*Required action*.
Could you repeat the data below line for line, changing nothing?

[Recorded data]
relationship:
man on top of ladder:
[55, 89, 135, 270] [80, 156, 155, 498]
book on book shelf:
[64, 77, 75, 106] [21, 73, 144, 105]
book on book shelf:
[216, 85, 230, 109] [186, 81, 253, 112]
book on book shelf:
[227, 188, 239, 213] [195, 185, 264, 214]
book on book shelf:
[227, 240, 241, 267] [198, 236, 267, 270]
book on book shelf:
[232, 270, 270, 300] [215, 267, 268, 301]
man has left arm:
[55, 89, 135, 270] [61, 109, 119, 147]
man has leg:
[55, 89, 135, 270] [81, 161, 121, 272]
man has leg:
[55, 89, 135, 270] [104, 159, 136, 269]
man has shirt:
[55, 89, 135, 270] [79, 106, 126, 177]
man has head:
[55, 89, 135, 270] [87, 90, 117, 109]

*Reply to the exercise*.
relationship:
man on top of ladder:
[55, 89, 135, 270] [80, 156, 155, 498]
book on book shelf:
[64, 77, 75, 106] [21, 73, 144, 105]
book on book shelf:
[216, 85, 230, 109] [186, 81, 253, 112]
book on book shelf:
[227, 188, 239, 213] [195, 185, 264, 214]
book on book shelf:
[227, 240, 241, 267] [198, 236, 267, 270]
book on book shelf:
[232, 270, 270, 300] [215, 267, 268, 301]
man has left arm:
[55, 89, 135, 270] [61, 109, 119, 147]
man has leg:
[55, 89, 135, 270] [81, 161, 121, 272]
man has leg:
[55, 89, 135, 270] [104, 159, 136, 269]
man has shirt:
[55, 89, 135, 270] [79, 106, 126, 177]
man has head:
[55, 89, 135, 270] [87, 90, 117, 109]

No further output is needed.